Epson is a great name and has led the field for many years with justification ... Just sayin' ... Canon has hit it out of the park with the PRO-1000.

Hi Gerald,

It is true, I do have a bias towards Epson, but it's mainly because they are what I have used for years and each has been quite reliable (the trick is to make sure you run a draft print through once every week or two if you aren't consistently printing, nozzles get clogged when they aren't used and cleanings use more ink than letter-sized drafts). Anyway, I do appreciate Canon's PRO-1000 so let me add another benefit of it here. My favorite aspect of it is the vacumm feed since it moves the media without using any potentially harmful rollers that physically handle the paper. Glad you enjoy the PRO-1000, if I had some time with it I'm sure I would love it. As long as you choose a respectable brand its hard to go wrong with printers today.

I need Epson a4 side photo printer please sent the price please

Hi Prijucherat,

For photos I would recommend the Epson SureColor P600, smaller less expensive version of the P800 but with the same image quality.

Side note. If you are marketing photo printers to photographers. It would be sugest to use actual photos of a photo studio and not a 3D render.

Real photographers have an eye for that kinda stuff. ; )

WOW!  Maybe one day I can be a "REAL" photographer!

Intended as constructive criticism......The first two facts that should be stated in EVERY inkjet printer review/list are:  1.  the carriage width, ie, maximum paper width it can accommodate, and then    2.  Whether it is pigment or dye based ink.

In this article, you didn't provide this info for the Canon Pro 10 or Pro 100.  You indirecty provide info so someone can probably figure out paper width on the Pro-1.  And in the large format printers from Epson, Canon and HP, you don't list the available widths for any of them.  For the HP, you don't say whether they are pigment or dye.

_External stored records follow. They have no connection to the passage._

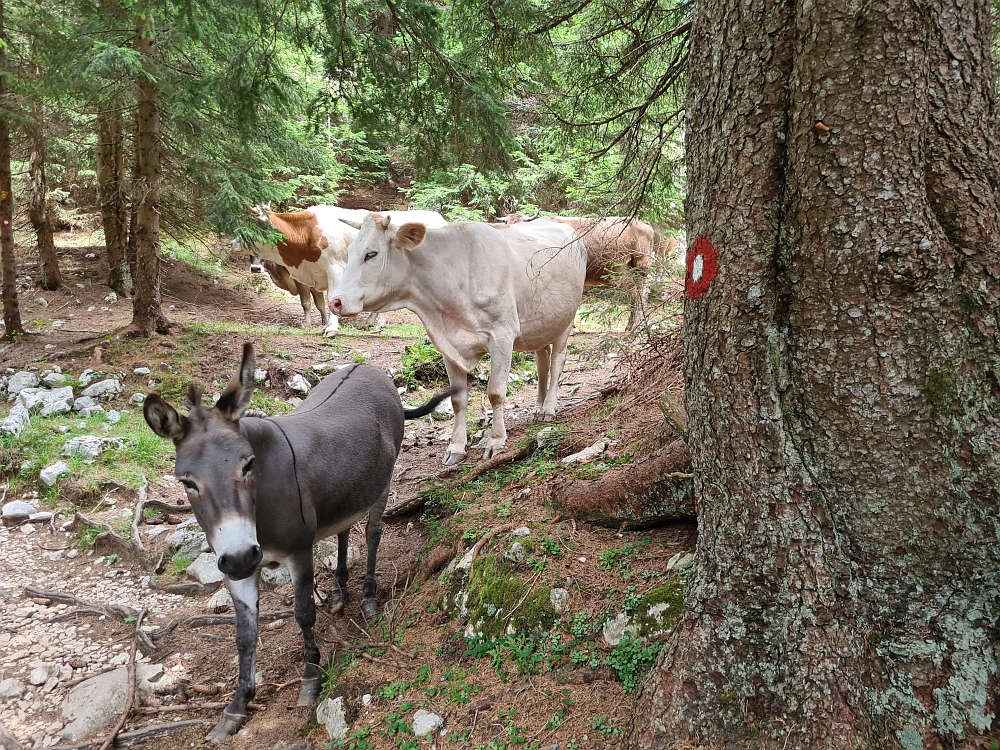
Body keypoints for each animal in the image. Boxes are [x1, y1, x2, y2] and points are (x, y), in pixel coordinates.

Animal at [249, 204, 446, 336]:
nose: (255, 267)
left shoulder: (334, 268)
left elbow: (323, 299)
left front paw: (330, 327)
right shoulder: (311, 276)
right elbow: (315, 303)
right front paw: (319, 323)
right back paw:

And as a third point to include, it would help your readers if you listed your current price for each of the items being discussed.  

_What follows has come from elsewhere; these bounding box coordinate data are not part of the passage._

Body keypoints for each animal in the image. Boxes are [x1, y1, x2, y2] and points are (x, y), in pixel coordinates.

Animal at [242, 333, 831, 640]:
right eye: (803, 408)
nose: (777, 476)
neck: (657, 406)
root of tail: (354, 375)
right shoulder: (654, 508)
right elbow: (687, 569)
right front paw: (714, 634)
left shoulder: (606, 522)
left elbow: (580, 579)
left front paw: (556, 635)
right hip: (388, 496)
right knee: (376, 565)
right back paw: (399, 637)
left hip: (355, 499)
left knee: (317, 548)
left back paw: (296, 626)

Nobody mentions inkjet printers are very expensive to print with because of ink and paper costs. Also they are famous for the nozzles plugging up beyond self cleaning capacity. I have had every brand on the market, tried color laser printers, then wound up with dyesub. Simply the way to go, no spots, fast, water resistant, permanent and good prices for kits.

HP Call: 1-888-772-9897

Hmm the DNP DS40 Professional Photo Printer looks like beaucoup fun. With a 7.4 second 4x6 print speed and small footprint this would've saved the day at my last corporate event shoot. I like that it looks like a pricey retro toaster. Wish my Epson 3880 was ready for replacement so I could get the P/800 -- my 3880 is fantastic, so this one must be even better!

Wow! I can see somebody trying to shove a bagel in that now!

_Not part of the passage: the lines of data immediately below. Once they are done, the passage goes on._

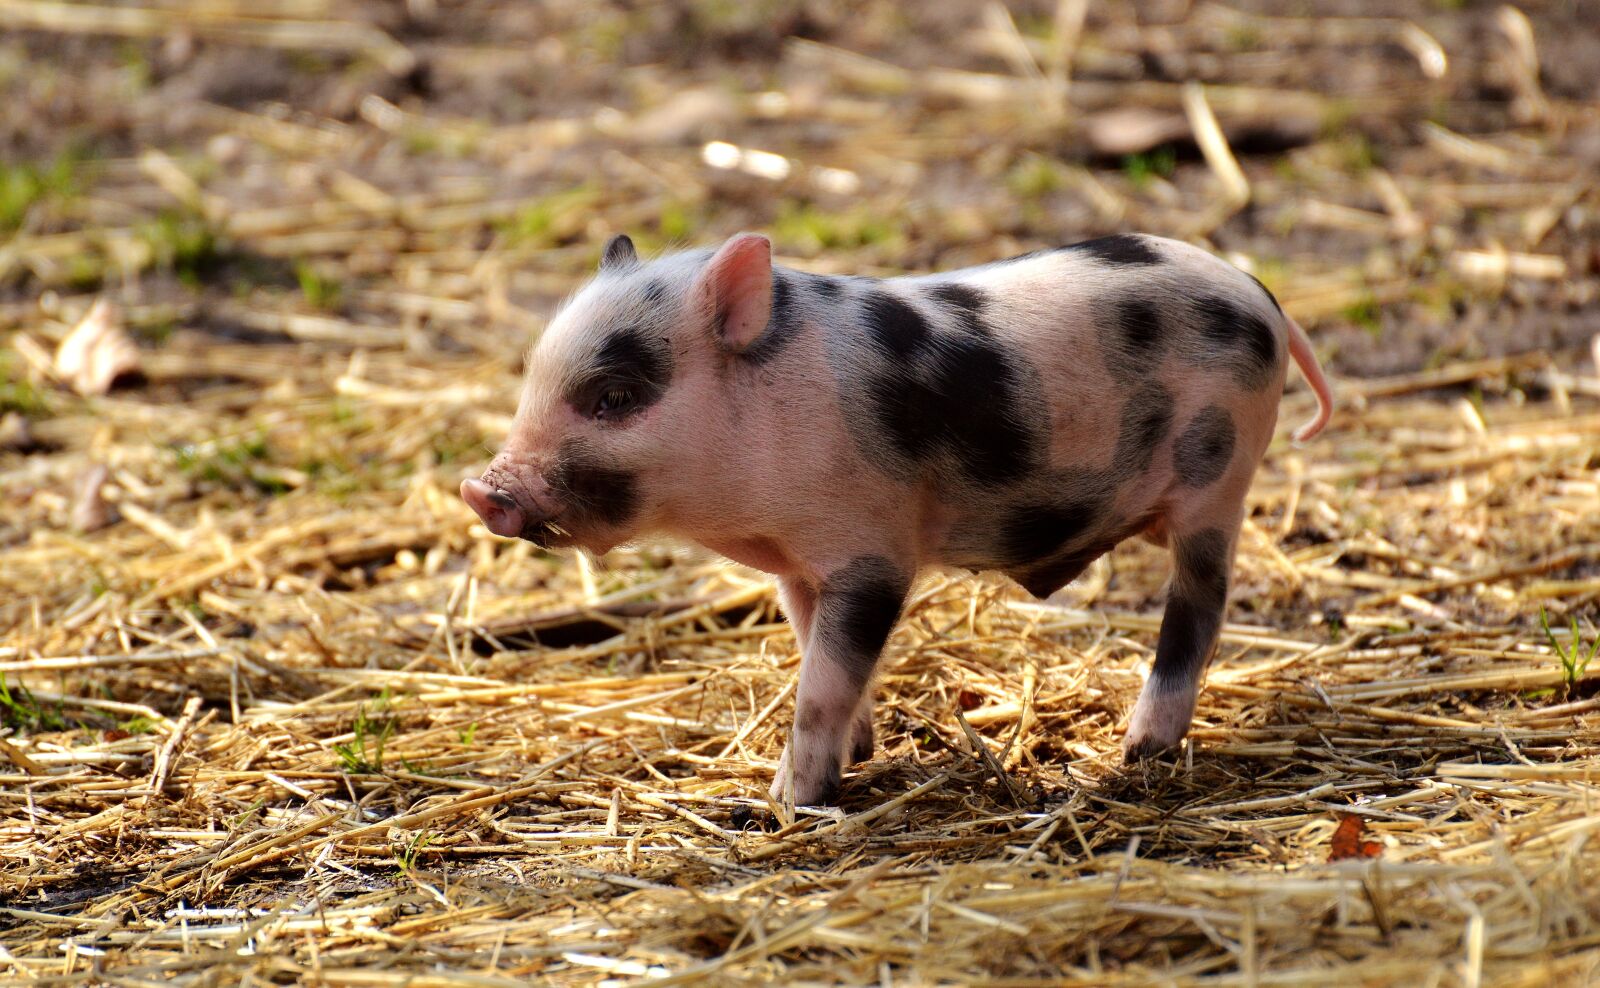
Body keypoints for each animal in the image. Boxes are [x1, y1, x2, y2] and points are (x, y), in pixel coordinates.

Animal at [462, 231, 1333, 806]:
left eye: (615, 397)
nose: (481, 488)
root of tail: (1260, 295)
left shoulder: (871, 554)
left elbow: (824, 678)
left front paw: (788, 799)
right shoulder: (799, 564)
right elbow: (814, 650)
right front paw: (861, 749)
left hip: (1218, 477)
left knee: (1200, 605)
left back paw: (1139, 752)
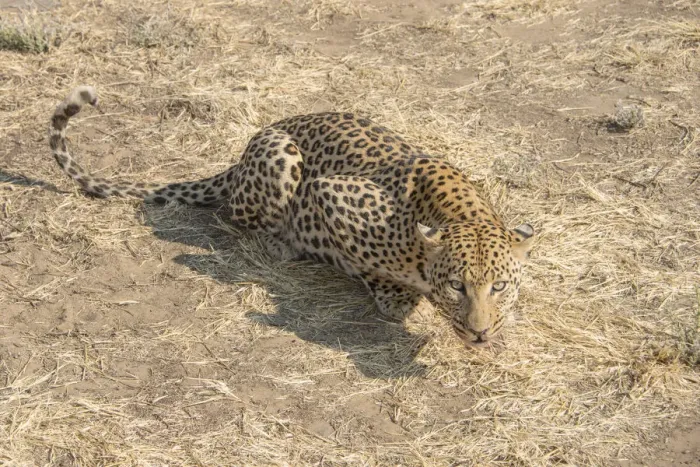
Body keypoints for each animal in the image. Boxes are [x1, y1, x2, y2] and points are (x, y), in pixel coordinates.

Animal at [49, 85, 535, 347]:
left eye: (499, 286)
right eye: (457, 285)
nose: (479, 332)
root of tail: (240, 156)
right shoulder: (331, 193)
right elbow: (370, 269)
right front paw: (393, 294)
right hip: (282, 155)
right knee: (240, 219)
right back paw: (282, 245)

The DS40 is the same printer used in almost every Walgreens photo lab and many, many others as well. It has effectively replaced all wet labs except the highest in places. The reason for it's more utilitarian look is that it's designed to easily slide into and out of the racks they're kept in at the commercial labs they serve. They are indeed great work horses. DNP also makes a more portable unit (with touchscreen, SD card reader, etc.) that uses the same type of paper and dye sub film.